- Rapidez e simplicidade
Não é preciso preencher manualmente a declaração: basta confirmar os dados no Portal das Finanças. - Menor risco de erros
Evita lapsos comuns (valores mal inseridos, quadros em falta, etc.), já que a AT usa a informação que recebeu ao longo do ano. - Reembolso mais rápido
Regra geral, as declarações automáticas são processadas mais depressa, acelerando o eventual reembolso. - Conforto para situações fiscais simples
Ideal para quem tem apenas rendimentos de trabalho dependente ou pensões e despesas “normais”. - Validade legal plena
Após confirmada (ou se não fizer nada até ao fim do prazo), a declaração tem o mesmo valor que uma entrega manual.

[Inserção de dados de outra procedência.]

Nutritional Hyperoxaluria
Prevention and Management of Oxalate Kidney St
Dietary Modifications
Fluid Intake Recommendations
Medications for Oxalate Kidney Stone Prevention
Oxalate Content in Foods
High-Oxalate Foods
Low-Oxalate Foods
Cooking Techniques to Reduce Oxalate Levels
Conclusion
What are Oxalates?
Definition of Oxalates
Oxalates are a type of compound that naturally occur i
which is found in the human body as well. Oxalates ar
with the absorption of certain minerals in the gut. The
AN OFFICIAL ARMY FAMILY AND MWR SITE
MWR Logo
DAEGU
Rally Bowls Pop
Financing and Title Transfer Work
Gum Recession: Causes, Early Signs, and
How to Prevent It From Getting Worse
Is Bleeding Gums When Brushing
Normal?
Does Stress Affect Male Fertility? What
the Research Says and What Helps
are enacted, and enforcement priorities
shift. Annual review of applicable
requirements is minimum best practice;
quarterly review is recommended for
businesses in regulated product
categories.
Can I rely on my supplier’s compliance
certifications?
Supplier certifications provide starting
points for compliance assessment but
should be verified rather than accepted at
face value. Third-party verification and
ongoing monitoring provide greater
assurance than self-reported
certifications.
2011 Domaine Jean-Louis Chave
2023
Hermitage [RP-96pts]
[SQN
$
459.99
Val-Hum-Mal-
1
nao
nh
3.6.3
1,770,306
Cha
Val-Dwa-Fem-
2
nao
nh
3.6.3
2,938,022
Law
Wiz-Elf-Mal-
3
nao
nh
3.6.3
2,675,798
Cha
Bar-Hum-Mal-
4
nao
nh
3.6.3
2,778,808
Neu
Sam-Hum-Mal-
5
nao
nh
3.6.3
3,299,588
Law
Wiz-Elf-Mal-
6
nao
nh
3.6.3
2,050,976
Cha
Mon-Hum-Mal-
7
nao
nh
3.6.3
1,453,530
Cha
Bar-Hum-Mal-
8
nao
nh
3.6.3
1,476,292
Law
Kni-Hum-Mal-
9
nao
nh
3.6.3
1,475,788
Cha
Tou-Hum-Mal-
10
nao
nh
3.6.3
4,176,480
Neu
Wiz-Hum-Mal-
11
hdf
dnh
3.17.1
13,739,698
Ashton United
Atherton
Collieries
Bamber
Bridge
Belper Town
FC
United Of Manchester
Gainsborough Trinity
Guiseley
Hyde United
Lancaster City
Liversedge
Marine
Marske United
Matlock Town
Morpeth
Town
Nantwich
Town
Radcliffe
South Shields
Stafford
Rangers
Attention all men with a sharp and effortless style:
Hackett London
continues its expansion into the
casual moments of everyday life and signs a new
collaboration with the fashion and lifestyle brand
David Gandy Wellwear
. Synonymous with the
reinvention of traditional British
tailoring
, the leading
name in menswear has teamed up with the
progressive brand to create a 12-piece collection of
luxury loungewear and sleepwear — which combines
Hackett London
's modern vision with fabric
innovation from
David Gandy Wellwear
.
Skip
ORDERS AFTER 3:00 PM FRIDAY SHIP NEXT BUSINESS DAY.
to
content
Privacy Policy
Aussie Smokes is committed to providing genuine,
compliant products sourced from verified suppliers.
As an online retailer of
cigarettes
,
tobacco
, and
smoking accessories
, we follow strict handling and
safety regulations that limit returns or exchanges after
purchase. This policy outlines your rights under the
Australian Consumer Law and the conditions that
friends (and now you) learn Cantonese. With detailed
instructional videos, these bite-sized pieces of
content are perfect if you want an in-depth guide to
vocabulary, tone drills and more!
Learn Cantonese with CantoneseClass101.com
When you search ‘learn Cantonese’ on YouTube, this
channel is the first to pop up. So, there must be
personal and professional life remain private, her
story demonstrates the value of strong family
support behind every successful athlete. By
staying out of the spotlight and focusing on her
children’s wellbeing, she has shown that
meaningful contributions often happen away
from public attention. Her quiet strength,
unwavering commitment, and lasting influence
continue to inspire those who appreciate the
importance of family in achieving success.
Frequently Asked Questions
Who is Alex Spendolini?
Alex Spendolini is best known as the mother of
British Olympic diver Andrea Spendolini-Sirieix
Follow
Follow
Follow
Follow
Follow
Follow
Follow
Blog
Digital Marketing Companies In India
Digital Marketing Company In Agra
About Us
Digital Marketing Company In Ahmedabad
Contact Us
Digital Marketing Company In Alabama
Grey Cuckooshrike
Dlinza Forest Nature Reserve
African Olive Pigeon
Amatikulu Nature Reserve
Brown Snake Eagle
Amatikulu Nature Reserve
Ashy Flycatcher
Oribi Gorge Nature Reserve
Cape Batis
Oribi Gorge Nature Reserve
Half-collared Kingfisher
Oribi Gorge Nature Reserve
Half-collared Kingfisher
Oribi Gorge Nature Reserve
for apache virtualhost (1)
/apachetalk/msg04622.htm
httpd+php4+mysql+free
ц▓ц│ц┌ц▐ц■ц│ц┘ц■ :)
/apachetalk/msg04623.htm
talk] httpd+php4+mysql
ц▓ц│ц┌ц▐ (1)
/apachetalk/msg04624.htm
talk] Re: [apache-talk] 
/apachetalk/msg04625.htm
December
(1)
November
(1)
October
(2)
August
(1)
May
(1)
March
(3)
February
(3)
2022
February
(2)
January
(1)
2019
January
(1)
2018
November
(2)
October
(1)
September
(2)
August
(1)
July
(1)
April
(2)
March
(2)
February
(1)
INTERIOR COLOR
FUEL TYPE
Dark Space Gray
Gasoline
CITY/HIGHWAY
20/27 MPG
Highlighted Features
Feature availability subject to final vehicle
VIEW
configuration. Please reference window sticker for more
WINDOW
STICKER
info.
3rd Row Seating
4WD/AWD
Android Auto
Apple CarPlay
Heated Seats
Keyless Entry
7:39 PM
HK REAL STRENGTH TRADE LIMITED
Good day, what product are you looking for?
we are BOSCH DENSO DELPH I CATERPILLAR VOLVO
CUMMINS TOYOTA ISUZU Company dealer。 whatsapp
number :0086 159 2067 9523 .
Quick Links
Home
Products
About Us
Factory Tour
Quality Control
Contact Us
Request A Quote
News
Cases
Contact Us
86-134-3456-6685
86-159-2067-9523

- Nem todos os contribuintes estão abrangidos
Ficam de fora, por exemplo, quem tem rendimentos empresariais ou profissionais (recibos verdes), mais-valias complexas, rendimentos no estrangeiro, entre outros casos. - Pode não ser a opção mais vantajosa
Em agregados familiares mais complexos, a simulação automática pode não maximizar o reembolso (por exemplo, em escolhas de tributação conjunta vs. separada). - Menos flexibilidade
Não permite introduzir situações específicas que não estejam correctamente reflectidas nos dados pré-preenchidos. - Risco de aceitar dados incompletos ou incorrectos
Se o contribuinte não confirmar com atenção, pode validar despesas ou rendimentos em falta — e isso fica sob sua responsabilidade. - Algumas deduções ou benefícios fiscais podem não estar optimizados
Especialmente em casos de benefícios fiscais específicos ou planeamento fiscal mais fino.
Quem pode entregar o IRS automático?
O IRS automático tem vindo a ser alargado a cada vez mais contribuintes, tornando o processo ainda mais acessível, incluindo:
- Trabalhadores independentes em regime simplificado;
- Pensionistas;
- Trabalhadores por conta de outrem (dependentes);
- Contribuintes que comunicaram ao Fisco os salários pagos a trabalhadores domésticos, permitindo-lhes beneficiar do abatimento de 5% do valor pago, até um limite de 200 euros por agregado familiar.
Só que nesta vantagem é preciso estar atento, porque nem todos os trabalhadores independentes têm acesso ao IRS automático e só está disponível aos prestadores de serviços em regime simplificado. Os contribuintes que fazem deduções por dupla tributação também não são abrangidos pelo IRS automático.
É possível rejeitar o IRS automático?
O IRS automático não é obrigatório, por isso, se não concordar com os valores apresentados ou se detectar erros ou informação incompleta, pode rejeitar a proposta e preencher a declaração de IRS de forma manual, adicionando os anexos necessários.
- Anexo A para rendimentos de trabalho;
- Anexo F para rendimentos prediais.
Lembra-se de que, se tiver diferentes tipos de rendimento, cada um tem a sua secção específica para ser preenchido.